那日遇到一个五大三粗的顾客,显然有了一把年纪的,一张驴头般长脸,硕大的秃顶上油光发亮,自带一股蛮霸之气。牡丹只怯怯地扫了一眼,便觉得平地生出几分畏惧。没料到那驴头刚刚坐进客位,便放肆地到牡丹脸上抹了一把,粗喉咙大嗓门地嚷嚷,“呵呵,新来的对吧?”
牡丹毕竟是受过指点的,虽说觉得委屈,也只好勉强地点了点头。
不料那驴头却是个得寸进尺的主儿,索性用他那双油腻腻的肥手捧住了牡丹的脸颊,不管不顾“噗”地亲了一口,色迷迷地说,“长这么好的脸蛋儿,还用在这儿洗脚丫子?这不白白浪费资源吗?”
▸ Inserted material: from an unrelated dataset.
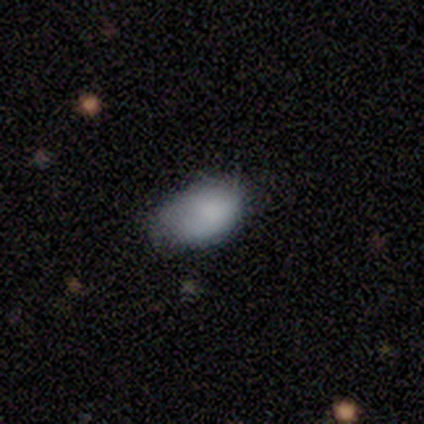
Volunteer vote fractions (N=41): Morphology: type=smooth (85%); roundness=in between (89%); merging=none (56%).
牡丹是自幼被人捧弄惯了的,大约也不懂什么自尊自爱,这时候虽也觉得受了侮辱与委屈,却终于抵不住那甜腻赋的诱惑,居然傻乎乎地问,“咋叫‘白白浪费资源’呢?”
“哈哈哈哈!”那人肆无忌惮地大笑。
这一笑竟然惊动了领班。但见她一进门就笑嚷道,“呵呵,对不起啊贺老板!没有委屈了你吧?”
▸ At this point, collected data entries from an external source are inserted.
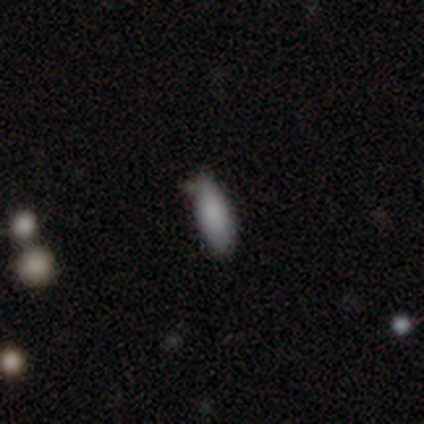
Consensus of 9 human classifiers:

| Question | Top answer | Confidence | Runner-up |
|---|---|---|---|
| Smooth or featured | smooth | 100% | — |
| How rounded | in between | 89% | cigar-shaped (11%) |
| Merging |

“没有没有,”贺老板一脸的喜气,“难得遇到这么一个原汁原味儿的雏儿呢。谢谢你嘞白领班。”
那白领班道谢后转脸吩咐牡丹,“这贺老板可是咱瑶池的金牌贵客哟,伺候好了自然有你的好处。记住了?”
牡丹赶紧点头允诺,“是。”
这以后那驴头几乎每天傍晚都要来烫脚,且点到服务女的名总是牡丹。玫瑰笑对牡丹说,“你牡丹时来运转的机会到啦。只要将这个贺老板搞定,笼络好,何愁没有大把的钞票进账呢?”可怜牡丹还是似懂非懂地未曾开窍。
这日傍晚,驴头贺老板带着一身刺鼻的酒气,跌跌撞撞地来到了牡丹当值的足疗室。牡丹赶紧照常兑水准备。那贺老板却返身将门关好,“唰”地掏出一小叠百元钞票搁在一边,“宝贝儿,今儿个是我贺某人的生日,你要能把哥服侍得舒舒服服,呵呵,这叠钱就归你啦。”话刚说罢,他已嘻笑着扑了过来……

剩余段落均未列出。